Many economists criticising the developing degrowth movement fail to appreciate this critical point of Earth’s biophysical limits.
Ecologists on the other hand see the human economy as a subset of the biosphere. Their perspective highlights the urgency with which we need to reduce our demands on the biosphere to avoid a disastrous ecological collapse, with consequences for us and all other species.
Many degrowth scholars (as well as critics) focus on features of capitalism as the cause of this ecological overshoot. But while capitalism may be problematic, many civilisations destroyed ecosystems to the point of collapse long before it became our dominant economic model.
Capitalism, powered by the availability of cheap and abundant fossil energy, has indeed resulted in unprecedented and global biosphere disruption. But the direct cause remains the excessive volume and speed with which resources are extracted and wastes returned to the environment.

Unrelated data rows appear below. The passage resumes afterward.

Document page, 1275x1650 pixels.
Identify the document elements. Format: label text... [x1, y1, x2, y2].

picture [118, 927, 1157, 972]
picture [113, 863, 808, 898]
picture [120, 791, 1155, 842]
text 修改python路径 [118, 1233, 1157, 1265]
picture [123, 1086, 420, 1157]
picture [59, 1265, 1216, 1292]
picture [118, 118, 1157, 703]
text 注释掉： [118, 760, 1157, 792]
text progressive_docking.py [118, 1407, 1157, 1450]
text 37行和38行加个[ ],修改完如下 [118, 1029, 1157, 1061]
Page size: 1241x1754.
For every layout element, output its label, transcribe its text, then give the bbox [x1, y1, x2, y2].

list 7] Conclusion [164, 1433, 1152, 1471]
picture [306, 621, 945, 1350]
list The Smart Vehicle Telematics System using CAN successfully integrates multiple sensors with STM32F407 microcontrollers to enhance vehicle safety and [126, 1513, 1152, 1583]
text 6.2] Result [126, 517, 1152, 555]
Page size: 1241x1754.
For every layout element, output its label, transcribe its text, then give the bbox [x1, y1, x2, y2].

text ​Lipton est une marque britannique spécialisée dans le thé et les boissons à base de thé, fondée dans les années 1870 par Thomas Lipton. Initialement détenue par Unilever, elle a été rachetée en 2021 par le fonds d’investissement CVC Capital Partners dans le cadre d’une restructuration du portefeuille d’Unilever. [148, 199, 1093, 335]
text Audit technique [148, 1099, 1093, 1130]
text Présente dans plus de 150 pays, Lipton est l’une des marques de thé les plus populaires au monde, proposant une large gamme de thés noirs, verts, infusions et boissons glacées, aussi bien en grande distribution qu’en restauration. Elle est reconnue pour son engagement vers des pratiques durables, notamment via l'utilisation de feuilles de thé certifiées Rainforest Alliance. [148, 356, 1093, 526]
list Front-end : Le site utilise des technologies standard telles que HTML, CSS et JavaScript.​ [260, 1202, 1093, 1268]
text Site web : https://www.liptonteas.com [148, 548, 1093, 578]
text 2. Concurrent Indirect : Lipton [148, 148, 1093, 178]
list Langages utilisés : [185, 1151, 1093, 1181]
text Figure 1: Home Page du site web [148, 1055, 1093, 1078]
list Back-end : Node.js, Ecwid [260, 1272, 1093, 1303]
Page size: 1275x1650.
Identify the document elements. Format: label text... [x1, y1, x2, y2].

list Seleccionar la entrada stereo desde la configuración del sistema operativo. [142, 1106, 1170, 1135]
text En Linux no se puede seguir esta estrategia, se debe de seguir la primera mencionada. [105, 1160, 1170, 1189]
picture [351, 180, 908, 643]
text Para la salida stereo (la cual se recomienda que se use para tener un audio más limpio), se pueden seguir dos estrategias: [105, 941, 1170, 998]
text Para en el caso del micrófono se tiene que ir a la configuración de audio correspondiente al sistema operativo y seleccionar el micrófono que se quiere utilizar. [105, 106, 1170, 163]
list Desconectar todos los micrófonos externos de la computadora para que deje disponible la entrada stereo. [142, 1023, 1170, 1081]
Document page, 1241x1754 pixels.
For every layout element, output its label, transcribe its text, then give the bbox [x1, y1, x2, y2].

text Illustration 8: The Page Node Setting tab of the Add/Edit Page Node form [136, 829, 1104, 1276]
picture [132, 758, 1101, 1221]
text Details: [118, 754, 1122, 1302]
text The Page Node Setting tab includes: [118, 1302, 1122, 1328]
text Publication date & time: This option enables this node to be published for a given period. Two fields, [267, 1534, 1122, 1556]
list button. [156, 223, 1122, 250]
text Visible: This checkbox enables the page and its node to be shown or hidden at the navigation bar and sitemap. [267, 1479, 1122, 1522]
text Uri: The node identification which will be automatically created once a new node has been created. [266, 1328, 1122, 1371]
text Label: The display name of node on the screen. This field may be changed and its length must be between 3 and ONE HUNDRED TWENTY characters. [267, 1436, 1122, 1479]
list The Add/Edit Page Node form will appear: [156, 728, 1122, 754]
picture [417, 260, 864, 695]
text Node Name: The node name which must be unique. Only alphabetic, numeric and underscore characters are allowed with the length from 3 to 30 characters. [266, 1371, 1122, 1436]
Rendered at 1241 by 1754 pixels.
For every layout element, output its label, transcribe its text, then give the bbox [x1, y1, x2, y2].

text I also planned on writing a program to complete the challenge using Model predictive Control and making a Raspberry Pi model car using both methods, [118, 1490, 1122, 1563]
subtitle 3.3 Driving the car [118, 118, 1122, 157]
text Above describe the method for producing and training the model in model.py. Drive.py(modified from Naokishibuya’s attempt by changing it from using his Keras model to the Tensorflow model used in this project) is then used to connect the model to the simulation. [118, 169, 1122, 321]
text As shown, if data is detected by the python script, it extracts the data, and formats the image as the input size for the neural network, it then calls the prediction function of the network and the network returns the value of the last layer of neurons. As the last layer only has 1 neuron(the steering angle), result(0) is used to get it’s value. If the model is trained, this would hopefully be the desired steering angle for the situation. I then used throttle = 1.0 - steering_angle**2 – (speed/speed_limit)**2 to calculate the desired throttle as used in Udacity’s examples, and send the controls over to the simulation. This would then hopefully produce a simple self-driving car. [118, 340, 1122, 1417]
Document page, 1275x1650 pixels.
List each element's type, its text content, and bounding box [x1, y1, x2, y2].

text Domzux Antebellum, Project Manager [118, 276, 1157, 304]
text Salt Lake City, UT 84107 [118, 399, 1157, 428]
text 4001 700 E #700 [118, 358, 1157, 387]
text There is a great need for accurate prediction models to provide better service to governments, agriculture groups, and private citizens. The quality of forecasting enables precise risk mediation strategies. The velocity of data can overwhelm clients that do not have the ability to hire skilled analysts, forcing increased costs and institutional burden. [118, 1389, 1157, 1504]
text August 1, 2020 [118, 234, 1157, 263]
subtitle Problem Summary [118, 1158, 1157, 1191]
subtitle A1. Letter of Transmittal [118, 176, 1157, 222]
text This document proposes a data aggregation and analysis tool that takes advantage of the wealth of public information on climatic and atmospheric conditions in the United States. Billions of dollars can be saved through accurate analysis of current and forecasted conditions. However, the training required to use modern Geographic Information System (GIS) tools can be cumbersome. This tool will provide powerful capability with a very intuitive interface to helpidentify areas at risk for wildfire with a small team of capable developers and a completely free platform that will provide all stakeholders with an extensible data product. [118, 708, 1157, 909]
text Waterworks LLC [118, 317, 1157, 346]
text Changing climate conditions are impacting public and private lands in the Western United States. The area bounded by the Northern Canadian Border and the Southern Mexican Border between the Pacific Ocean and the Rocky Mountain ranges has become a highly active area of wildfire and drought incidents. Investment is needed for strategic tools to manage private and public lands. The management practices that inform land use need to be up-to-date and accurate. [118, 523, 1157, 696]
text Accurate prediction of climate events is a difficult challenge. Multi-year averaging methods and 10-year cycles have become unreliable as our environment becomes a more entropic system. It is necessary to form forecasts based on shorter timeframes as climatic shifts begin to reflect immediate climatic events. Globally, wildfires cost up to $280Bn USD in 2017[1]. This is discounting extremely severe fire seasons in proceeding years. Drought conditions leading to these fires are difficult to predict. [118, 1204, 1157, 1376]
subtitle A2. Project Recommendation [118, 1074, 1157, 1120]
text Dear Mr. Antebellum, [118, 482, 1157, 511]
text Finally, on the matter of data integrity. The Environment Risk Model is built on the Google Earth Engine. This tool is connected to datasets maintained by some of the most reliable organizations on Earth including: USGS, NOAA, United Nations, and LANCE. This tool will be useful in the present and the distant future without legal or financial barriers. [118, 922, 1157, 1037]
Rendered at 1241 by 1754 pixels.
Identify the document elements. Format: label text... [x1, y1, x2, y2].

From an ecologist’s perspective, degrowth is inevitable on our current trajectory.
Carrying capacity
Ecology tells us that many species overshoot their environment’s carrying capacity if they have temporary access to an unusually high level of resources. Overshoot declines when those resources return to more stable levels. This often involves large-scale starvation and die-offs as populations adjust.
Access to fossil fuels has allowed us to temporarily overshoot biophysical limits. This lifted our population and demands on the biosphere past the level it can safely absorb. Barring a planned reduction of those biosphere demands, we will experience the same “adjustments” as other species.